Most women I work with — and men also — don’t recognize or value their feminine energy. This is because our society does not train us to understand this energy and its power — even though it’s everywhere: in the forms of creativity, dreaming, intuition, expressiveness, and healing, even if it’s not always labeled as feminine energy.

Masculine energy is traditionally thought to be analytical, cold, and clinical, whereas feminine energy is more intuitive and emotionally aware. Is that the kind of dichotomy we’re addressing here?

Some of that stuff is accurate. Emotions are not masculine or feminine; emotions are emotions. They’re just energy in motion. So, how we deal with emotion may be different between feminine and masculine energies. For example, feminine energy is more receptive and holding; it is more intuitive — getting information through feelings before the mind knows and understands. It’s also more inwardly projected.

On the other hand, masculine energy is more action or goal-oriented. It is assertive and more outwardly projected.

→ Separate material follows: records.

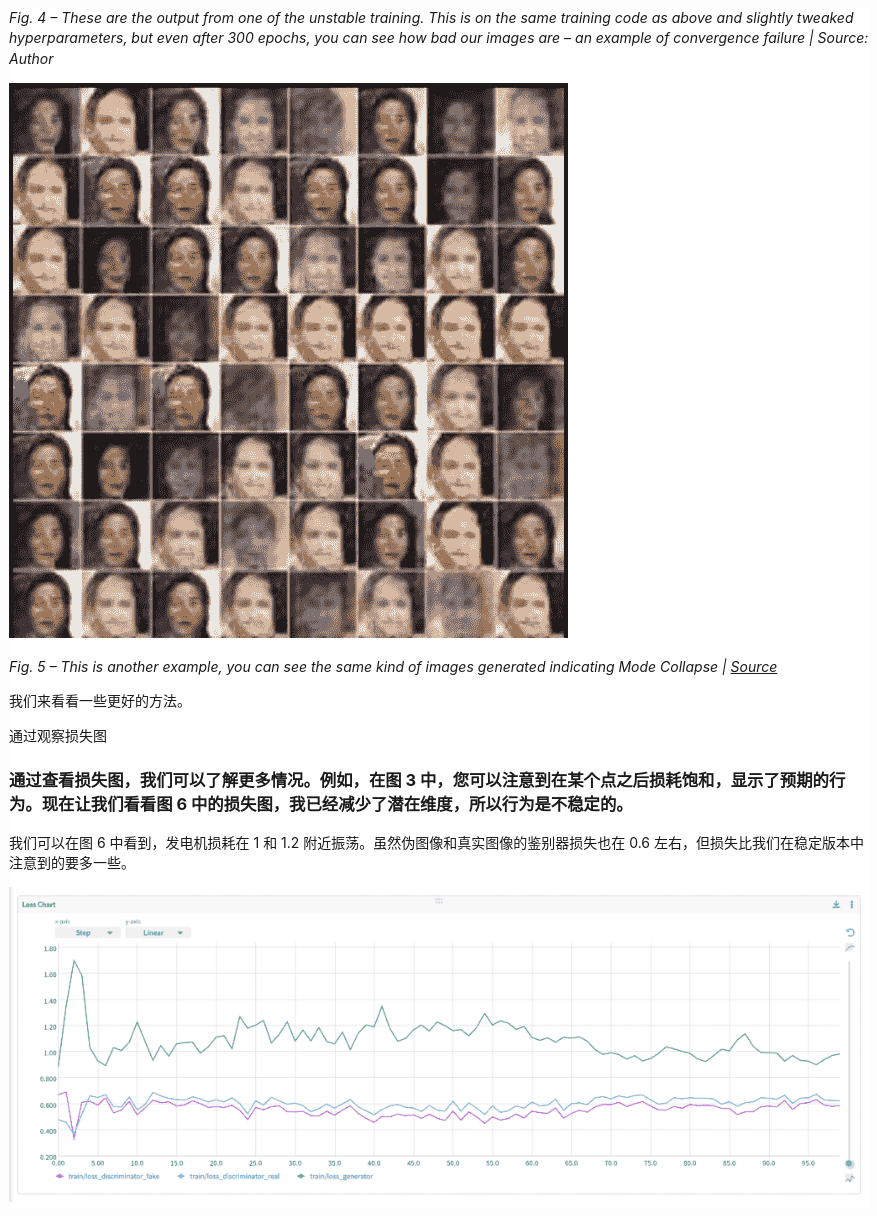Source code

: *Fig. 4 – These are the output from one of the unstable training. This is on the same training code as above and slightly tweaked hyperparameters, but even after 300 epochs, you can see how bad our images are – an example of convergence failure | Source: Author*

![This is another example, you can see the same kind of images generated indicating Mode Collapse](img/1a022bf4279676c936e3de896ca5140f.png)

*Fig. 5 – This is another example, you can see the same kind of images generated indicating Mode Collapse | [Source](https://web.archive.org/web/20220926102431/https://towardsdatascience.com/10-lessons-i-learned-training-generative-adversarial-networks-gans-for-a-year-c9071159628)*

我们来看看一些更好的方法。

通过观察损失图

### 通过查看损失图，我们可以了解更多情况。例如，在图 3 中，您可以注意到在某个点之后损耗饱和，显示了预期的行为。现在让我们看看图 6 中的损失图，我已经减少了潜在维度，所以行为是不稳定的。

我们可以在图 6 中看到，发电机损耗在 1 和 1.2 附近振荡。虽然伪图像和真实图像的鉴别器损失也在 0.6 左右，但损失比我们在稳定版本中注意到的要多一些。

[![gan_loss_latentSpace2](img/62d6b0ce5cbe09b9b225f1efb5302114.png)](https://web.archive.org/web/20220926102431/https://i0.wp.com/neptune.ai/wp-content/uploads/Fig6_loss_latentSpace2.png?ssl=1)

It’s not a gender thing. Everyone has the capacity and the potential to use these energies. And often, people need to balance those two energies a lot better. We are all carriers of feminine and masculine energies. However, these energies are sometimes out of balance and rejected. Regardless of our past experiences and choices, we always have the opportunity to embrace these energies and understand what they need to become and how they need to integrate within us for a more balanced sacred version of ourselves.

Taoists say everything in the world has a yin and yang. They express all phenomena and existences together. This applies to everything in life. Working with women, I help them reconnect with this feminine energy because we all have been trained with a kind of masculine perspective of action and goal-oriented, competition, solution-driven finding, but not always a healthy male perspective. As a result, we suffer from the excess of a false masculine force. This is not the true or sacred masculine that has always naturally guided humanity toward honor and courage.

A “heartless and abusive” force that causes war, suffering, materialism, and abuse of Mother Earth — these afflictions that are difficult for us to escape — and profound insecurity and fear drive this false masculinity. In the modern world, men and women attempt to increase their power and calm their insecurities by embracing it. So, it’s essential for women and men to first reconnect with their true feminine and heal the masculine in them.

It’s about accepting who we are and not trying to be someone else. It’s about finding balance, inner peace, and strength that allow us to be, experience, and activate these energies when needed.

Because being is more feminine and doing is more masculine in Co-Active, can you say that feminine is more about dreaming the ideas, the pure potential, and the magic, while masculine is more about manifestation? Is that the Co-Active philosophy’s subconscious?

From my point of view and experience, yes. The Co-Active philosophy talks about the being and the doing. It’s everywhere. It’s in the name, model, philosophy, and founders’ history. Co-Active has been so powerful for me because I’m already drawn to some of these philosophical dimensions. And then, the Co-Active model fits. Even though it was not the first step I took into coaching,

Co-Active was a door opener for me to dive deeper into spirituality and Native teaching.

 


The views expressed in this blog are those of the author and do not necessarily reflect the views of the Co-Active Training Institute. Any solutions offered by the author are environment-specific and not part of the commercial solutions or support offered by CTI.